The wall ran along what is now the bottom of Par La Ville Road towards the corner of Front Street and Bermudiana Road. "Par La Ville Road was cut for the trains," said Mr. Emmerson.
Two different photographers had stood in the same place to take a photograph in 1887 and 1951, not long after the railway was sold and the rails taken up. Both photographs are featured in the book.
'Historic Photographs of Bermuda' was self-published using a company called Blurb.
"It is fun to self-publish," said Mr. Emmerson. "It is not that hard given a little swearing, and those frustrations you have. (Laughter).
"I have looked at other companies but none of them had all that Blurb seemed to offer. I found their printing is extraordinarily good. I have been satisfied. I am working on about ten books. I have finished about four.

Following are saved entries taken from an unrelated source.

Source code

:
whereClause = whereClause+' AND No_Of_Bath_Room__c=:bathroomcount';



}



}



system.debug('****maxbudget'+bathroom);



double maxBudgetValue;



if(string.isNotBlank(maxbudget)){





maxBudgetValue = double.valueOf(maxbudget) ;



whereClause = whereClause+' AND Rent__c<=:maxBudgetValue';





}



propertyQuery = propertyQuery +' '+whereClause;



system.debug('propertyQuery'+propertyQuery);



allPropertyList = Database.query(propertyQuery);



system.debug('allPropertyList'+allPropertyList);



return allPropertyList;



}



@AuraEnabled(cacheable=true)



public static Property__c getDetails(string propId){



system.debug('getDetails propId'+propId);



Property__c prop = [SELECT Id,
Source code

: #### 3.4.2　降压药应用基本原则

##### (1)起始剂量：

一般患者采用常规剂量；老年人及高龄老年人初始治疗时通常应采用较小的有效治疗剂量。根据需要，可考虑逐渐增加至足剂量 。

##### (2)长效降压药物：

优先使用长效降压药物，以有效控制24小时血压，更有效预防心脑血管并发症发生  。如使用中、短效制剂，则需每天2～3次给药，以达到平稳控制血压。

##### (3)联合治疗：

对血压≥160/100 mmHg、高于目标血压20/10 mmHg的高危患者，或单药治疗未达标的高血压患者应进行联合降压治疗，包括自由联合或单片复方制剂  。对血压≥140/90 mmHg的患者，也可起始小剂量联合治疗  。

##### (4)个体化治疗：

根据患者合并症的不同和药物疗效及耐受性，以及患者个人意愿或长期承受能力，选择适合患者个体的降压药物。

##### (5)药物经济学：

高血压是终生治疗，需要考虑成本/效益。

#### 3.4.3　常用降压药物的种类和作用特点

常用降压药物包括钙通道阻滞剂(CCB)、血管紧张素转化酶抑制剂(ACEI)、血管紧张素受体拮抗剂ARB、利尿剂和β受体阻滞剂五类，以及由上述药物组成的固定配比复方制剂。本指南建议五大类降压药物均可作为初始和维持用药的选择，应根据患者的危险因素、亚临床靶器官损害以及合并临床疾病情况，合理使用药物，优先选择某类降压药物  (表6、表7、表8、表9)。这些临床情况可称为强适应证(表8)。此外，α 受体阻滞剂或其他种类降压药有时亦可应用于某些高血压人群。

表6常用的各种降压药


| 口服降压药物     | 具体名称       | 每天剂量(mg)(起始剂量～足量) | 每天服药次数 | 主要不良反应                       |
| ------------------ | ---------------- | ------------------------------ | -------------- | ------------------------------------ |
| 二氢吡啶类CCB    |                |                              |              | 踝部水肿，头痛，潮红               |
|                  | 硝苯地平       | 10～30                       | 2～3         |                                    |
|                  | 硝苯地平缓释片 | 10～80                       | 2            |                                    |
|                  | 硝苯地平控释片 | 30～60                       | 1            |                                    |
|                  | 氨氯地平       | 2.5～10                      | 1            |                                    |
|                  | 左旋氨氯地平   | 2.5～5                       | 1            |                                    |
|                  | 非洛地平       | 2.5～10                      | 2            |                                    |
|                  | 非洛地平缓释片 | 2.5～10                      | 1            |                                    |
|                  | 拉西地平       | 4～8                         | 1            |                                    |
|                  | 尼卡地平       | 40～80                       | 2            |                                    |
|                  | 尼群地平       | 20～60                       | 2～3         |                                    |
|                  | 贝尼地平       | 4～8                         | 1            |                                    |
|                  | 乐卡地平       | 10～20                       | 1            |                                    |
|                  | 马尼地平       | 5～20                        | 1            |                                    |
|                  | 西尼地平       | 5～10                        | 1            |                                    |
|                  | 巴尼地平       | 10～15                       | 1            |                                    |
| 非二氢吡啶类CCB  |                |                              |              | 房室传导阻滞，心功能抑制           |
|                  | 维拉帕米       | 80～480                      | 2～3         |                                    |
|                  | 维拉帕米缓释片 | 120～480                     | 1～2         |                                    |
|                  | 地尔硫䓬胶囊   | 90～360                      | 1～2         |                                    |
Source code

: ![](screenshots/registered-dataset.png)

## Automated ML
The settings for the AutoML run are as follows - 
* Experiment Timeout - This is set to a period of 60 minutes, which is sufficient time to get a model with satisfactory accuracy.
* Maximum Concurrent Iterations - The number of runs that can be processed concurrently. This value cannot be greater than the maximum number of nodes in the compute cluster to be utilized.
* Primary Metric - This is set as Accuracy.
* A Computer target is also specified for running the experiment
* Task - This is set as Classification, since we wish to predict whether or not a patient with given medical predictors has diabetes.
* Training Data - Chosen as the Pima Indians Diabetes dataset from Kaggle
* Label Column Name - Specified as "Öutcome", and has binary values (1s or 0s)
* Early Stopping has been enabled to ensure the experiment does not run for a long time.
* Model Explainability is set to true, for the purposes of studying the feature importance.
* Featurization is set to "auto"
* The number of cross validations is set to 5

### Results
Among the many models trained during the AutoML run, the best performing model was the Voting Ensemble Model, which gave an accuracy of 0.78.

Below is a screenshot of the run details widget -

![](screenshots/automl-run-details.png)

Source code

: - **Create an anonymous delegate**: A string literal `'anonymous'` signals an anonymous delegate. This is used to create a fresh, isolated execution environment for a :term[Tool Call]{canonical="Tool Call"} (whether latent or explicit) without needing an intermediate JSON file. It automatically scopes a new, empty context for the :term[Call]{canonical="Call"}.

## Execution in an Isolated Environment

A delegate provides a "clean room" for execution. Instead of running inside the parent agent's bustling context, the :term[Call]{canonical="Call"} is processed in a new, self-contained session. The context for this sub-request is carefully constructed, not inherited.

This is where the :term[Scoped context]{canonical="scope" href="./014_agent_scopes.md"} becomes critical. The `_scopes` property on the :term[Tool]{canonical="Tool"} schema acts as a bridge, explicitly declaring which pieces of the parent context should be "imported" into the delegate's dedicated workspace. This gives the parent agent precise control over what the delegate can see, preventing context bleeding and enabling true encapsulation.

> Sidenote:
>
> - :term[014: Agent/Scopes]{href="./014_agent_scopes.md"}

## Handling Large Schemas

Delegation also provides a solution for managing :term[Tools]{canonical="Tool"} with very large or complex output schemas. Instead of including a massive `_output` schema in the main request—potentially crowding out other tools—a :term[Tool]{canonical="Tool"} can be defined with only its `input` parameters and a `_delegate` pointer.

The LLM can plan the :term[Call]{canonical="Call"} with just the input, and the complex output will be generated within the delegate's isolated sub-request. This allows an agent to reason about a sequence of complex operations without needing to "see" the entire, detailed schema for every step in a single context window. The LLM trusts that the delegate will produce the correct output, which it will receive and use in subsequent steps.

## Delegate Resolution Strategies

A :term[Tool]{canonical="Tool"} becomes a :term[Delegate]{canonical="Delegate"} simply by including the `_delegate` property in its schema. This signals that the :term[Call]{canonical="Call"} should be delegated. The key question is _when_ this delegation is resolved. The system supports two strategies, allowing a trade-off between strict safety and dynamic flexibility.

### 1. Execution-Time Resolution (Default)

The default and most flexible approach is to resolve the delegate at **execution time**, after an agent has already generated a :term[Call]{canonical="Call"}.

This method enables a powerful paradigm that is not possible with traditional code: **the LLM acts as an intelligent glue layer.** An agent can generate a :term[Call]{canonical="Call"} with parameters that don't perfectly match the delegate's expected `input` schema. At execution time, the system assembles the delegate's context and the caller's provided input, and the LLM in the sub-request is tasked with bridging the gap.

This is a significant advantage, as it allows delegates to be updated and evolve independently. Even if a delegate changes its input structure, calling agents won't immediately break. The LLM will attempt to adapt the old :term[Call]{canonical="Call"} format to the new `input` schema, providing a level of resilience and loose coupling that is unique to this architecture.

"Two of them were historic photos of Bermuda volume one and two. They were 80 pages."
Mr. Emmerson decided to put some of the volumes together into one book to commemorate Bermuda's 400th anniversary in 2009. "Only a small majority of the photos in the book have been printed before," he said. "Just over 50 percent have never been printed before. They are from private albums."
During the Queen's visit to Bermuda last year, she was presented with a copy of the book, numbered '007'.
Mr. Emmerson started as a photographer in the 1960s after a rather dismal school career.
He joined the Bermuda News Bureau, the photographic arm of the then Trade Development Board in 1963, and for the next six years had the good fortune to learn and work with such talented people as Butch Ray, Roland Skinner and the late John Weatherill.
He taught himself the art of Platinum Printing in 1980. "This is a very old photographic process from the dawn of photography," he said. "You mixed your own chemicals and painted them on archival paper.
"Then taking a negative the same size as the print you wanted to make (contact printing in other words), you would place it on the chemically painted paper and under glass expose it to the sun.
"After developing and clearing, the image you had was one hundred percent platinum embedded in the fibers of the paper."
He said it is considered one of the most lush and beautiful photographic processes ever invented and is the most archival of them all.
"It is known for its beautiful tonal range," he said.
The prints from the book are not available in platinum prints, but they are available from him for sale as archival black and white prints.
"I have to send off Island to get the archival quality," he said. "It takes a little longer than 'yesterday'."
Mr. Emmerson said so far, despite the price, 'Historic Photographs of Bermuda' has been selling well. "It rather startled me," he said. "There were many people who bought two or three as Christmas presents.
"Two people bought them for their children who weren't old enough to appreciate them yet. But they wanted their children to have them for later in life. They were thinking ahead."